Checked my math with the guys over at snipersparadise, and the easy math is this.

The TAN of the angle you wish to achieve (20 MOA) multiplied by the distance between the scope mounts, center to center, (3.625) equals the distance the rear mount needs to come up (.021), to check this you can merely change the distance number to a yardage in inches ie 3600 for 100 yds which comes out to 20.94" or approximately 20 MOA.

But you have a Ruger Hawkeye and I don't know the exact center to center distance between your rings.

So what you need to do is measure the distance between the ring centers, and use this formula.

Tan(X)= (shim offset)/(distance between ring centers)
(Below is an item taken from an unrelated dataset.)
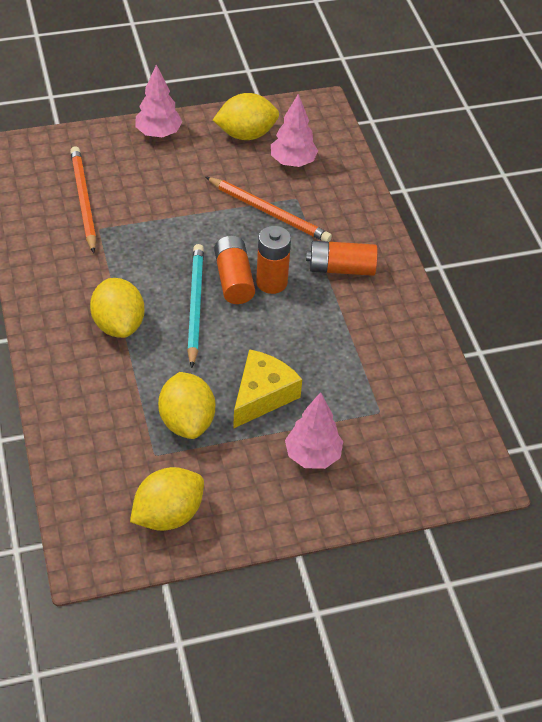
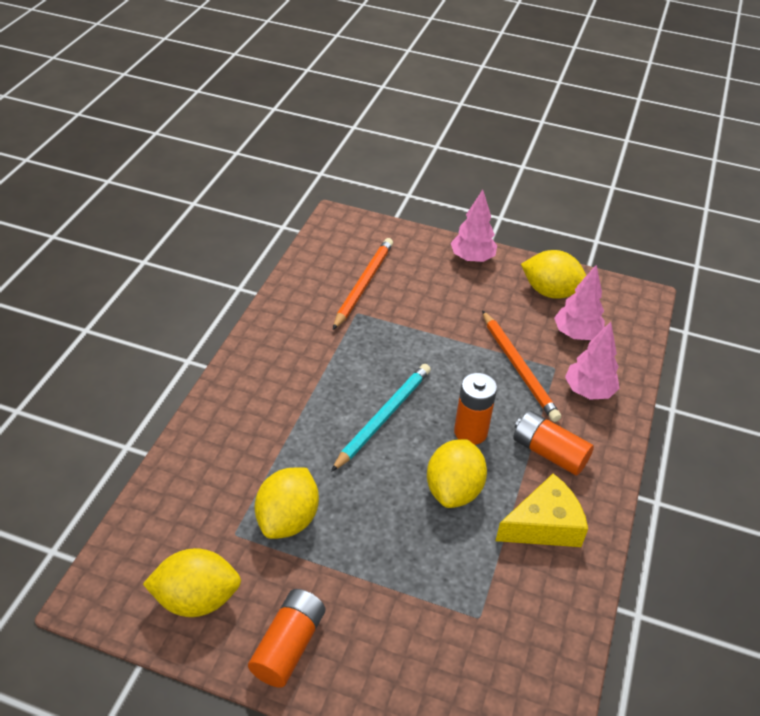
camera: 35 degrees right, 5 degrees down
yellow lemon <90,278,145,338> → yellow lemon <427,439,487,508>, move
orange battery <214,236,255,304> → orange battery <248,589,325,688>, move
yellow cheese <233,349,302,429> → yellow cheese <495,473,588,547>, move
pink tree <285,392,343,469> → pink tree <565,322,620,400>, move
That means InverseTan(shim offset/distance between rings) = X

X is in degrees so multiply by 60 to turn it into minutes.

For example, InverseTan(0.010"/4") = 0.1432. 0.1432x60= 8.6 MOA

You can also play around with the formula to figure out how much shimming you need to get the MOA you want. Say you want 15 MOA, (15 minutes is one quarter of a degree, 15/60=0.25).

Tan(.25) = X/(distance between rings). Lets assume 5 inches this between rings. Tan(.25)x5"= 0.0218" of offset.

I hope this gives you the tools you need to achieve the effect you desire.